Griner, an internist and longtime advocate of physician-patient relationship as the first and most vital diagnostic tool, says it’s important to find a doctor who will take the time to listen to you. But first, you need to decide what kind of primary care physician will best meet your needs. For instance, a family physician can care for both you and your children. A general internist is trained for the care of adults. A geriatrician has additional training in the care of older patients. A gynecologist may also have an interest in primary care.
Once you’ve made that decision, he offers these suggestions for qualities to look for:
* Someone who is interested in knowing the whole patient — not just the illness. As the great Sir William Osler, Regis Professor of Medicine at Oxford, once said, “The good physician knows the disease the patient has. The great physician knows the patient who has the disease.”
* A patient-centered atmosphere in the office
* Someone who is a good listener. Most diagnoses can be made or suspected by letting the patient tell his or her story
* Someone who is willing to say, “I don’t know,” but does know where to go to get the answer, such as referring you to another doctor or using medical knowledge bases such as “Up To Date.”
* Readiness to use the latest technology for communicating with patients, such as the I-phone, e-mail or Skype.
* Someone who values team care and values the role of advanced practice nurses or physician’s assistants.
“Ask around,” Griner says. “Get recommendations from friends and colleagues; the experience of other patients is always helpful. Ask your county medical society for names of physicians who are accepting new patients, or ask the premier hospital in your area, then check their credentials and look for feedback about timeliness, friendliness, etc., on-line.”
If you want to do something about the primary care physician shortage, there are ways the public can help, Griner adds.
* Advocate for more support for primary care through your state and U.S. representatives. “Support” can include more money for primary care training grants; better compensation for primary care physicians; and expansion of sites that qualify as physician shortage areas
* Support the development of local “accountable care organizations” or networks by your local hospital, health system or group practice.
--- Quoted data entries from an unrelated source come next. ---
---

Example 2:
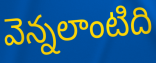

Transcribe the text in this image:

వెన్నలాంటిది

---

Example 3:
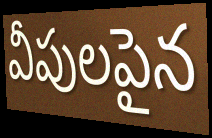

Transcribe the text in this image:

వీపులపైన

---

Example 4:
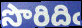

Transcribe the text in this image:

సొరిదిఁ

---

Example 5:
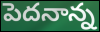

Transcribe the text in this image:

పెదనాన్న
The goal of these new organizations is to guarantee comprehensive, continuous care with the primary care physician as the manager of a team of health professionals.
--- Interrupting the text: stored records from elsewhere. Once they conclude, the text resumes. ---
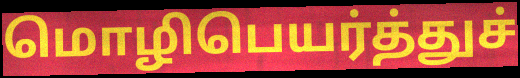
மொழிபெயர்த்துச்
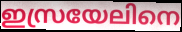
ഇസ്രയേലിനെ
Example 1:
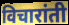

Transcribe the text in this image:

विचारांती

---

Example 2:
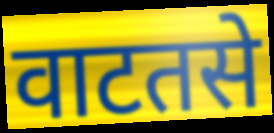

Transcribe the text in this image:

* Support community initiatives to recruit primary care physicians through incentives such as loan relief.
Hematologist/internist Paul Griner has had a 59-year career in medicine. He is a professor of medicine emeritus at the University of Rochester School of Medicine and Dentistry and was a consultant at the Massachusetts General Hospital, senior lecturer at Harvard Medical School, and consultant to the Institute for Healthcare Improvement (IHI) in Cambridge, Mass.